Первым делом он спросил, знаю ли я правило бенедиктинцев, и я решил, что это экзамен, чтобы меня приняли в ученики. У меня всегда была хорошая память, а наставник послушников так часто читал нам это правило, что я знал его наизусть. Итак, я стал произносить его с самого начала:
– «Слушай, мой сын, мудрость наставника», – но приор нетерпеливо отмахнулся.
– Что там говорится о приказании аббата? – спросил он.
Я знал и это место.
– «Приказание аббата или назначенного им старшего всегда имеет преимущество».
– Назначенного им старшего, – повторил брат Адальберт. – Значит, и приказ твоего приора?
Я думал, это часть экзамена, и принялся декламировать:
– «Приор с благоговением исполняет то, что поручит ему аббат…» – но не смог договорить до конца, брат Адальберт пришёл в ярость и ударил по столу так, что подпрыгнул подсвечник.
– Откуда я получаю поручения, тебя не касается! – заорал он, и его гулкий голос заполнил всё помещение. Потом он заговорил ласково, хорошие проповедники умеют повысить тон и тут же перейти на другой: – А ты хотел бы стать послушником?
Не «учеником» он сказал, а сразу «послушником».
Теперь-то, после всего, я знаю, что он не мог говорить это всерьёз, ведь Айнзидельн – монастырь для аристократии, но в тот момент я был поражён и ответил:
– Очень даже хотел бы.
Перегнать Хубертуса во всём, что тот мог, вот что было для меня так заманчиво.
– Хорошо, – сказал приор. – Тогда ты сейчас получишь от меня задание. Если ты выполнишь его к моему удовлетворению, я попрошу досточтимого господина князя-аббата, чтобы он повелел выбрить тебе маленькую тонзуру, когда брадобрей явится в монастырь в следующий раз.

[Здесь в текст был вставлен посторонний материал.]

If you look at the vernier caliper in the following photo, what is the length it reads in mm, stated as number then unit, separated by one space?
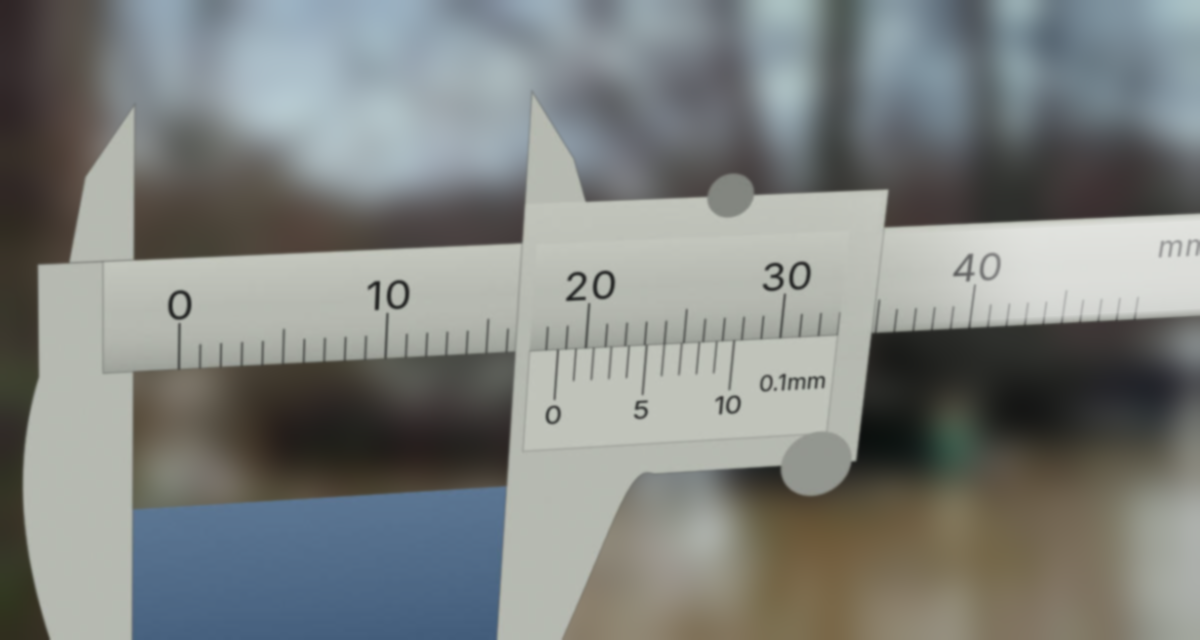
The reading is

Он попросит аббата, так он сказал, но я слышал, как монахи перешёптывались: мол, аббат Йоханнес не сам всё определяет, на самом деле в монастыре всем распоряжается приор. Если это так, тем лучше для меня: ведь ему не придётся сильно напрягаться, чтобы сдержать слово.
– Я постараюсь, – сказал я.
– Хорошо. – Он встал и прошёл к сундуку, окованному железом. Отстегнул от своего пояса ключ, но не поднял крышку сундука, а сперва спросил меня кое о чём. О том, что меня удивило, потому что такой важный монах, как приор, не должен вообще-то беспокоиться о подобном. – Мне сказали, ты заменял свинопаса. Это верно?
– Да, досточтимый господин приор. Я научился у себя в деревне ухаживать за свиньями.
– Хорошо. Тогда скажи мне: что едят свиньи?
– Больше всего они любят жёлуди, – сказал я, – но вообще-то едят всё. Они как дикие кабаны, про которых говорят: «Что осталось после стада свиней, поместится под одним ногтем».
– Очень хорошо. – Приор отомкнул сундук и достал что-то, обёрнутое куском ткани как нечто ценное. Положил этот свёрток на стол, прямо возле подсвечника; этот предмет был приблизительно такого же размера, как тогда отрезанная нога Гени. Мне было видно, что ткань свёртка очень добротная, поэтому меня сильно удивило то, что он потом сказал: – Положи это в корыто свиньям и дай мне знать, когда оно исчезнет.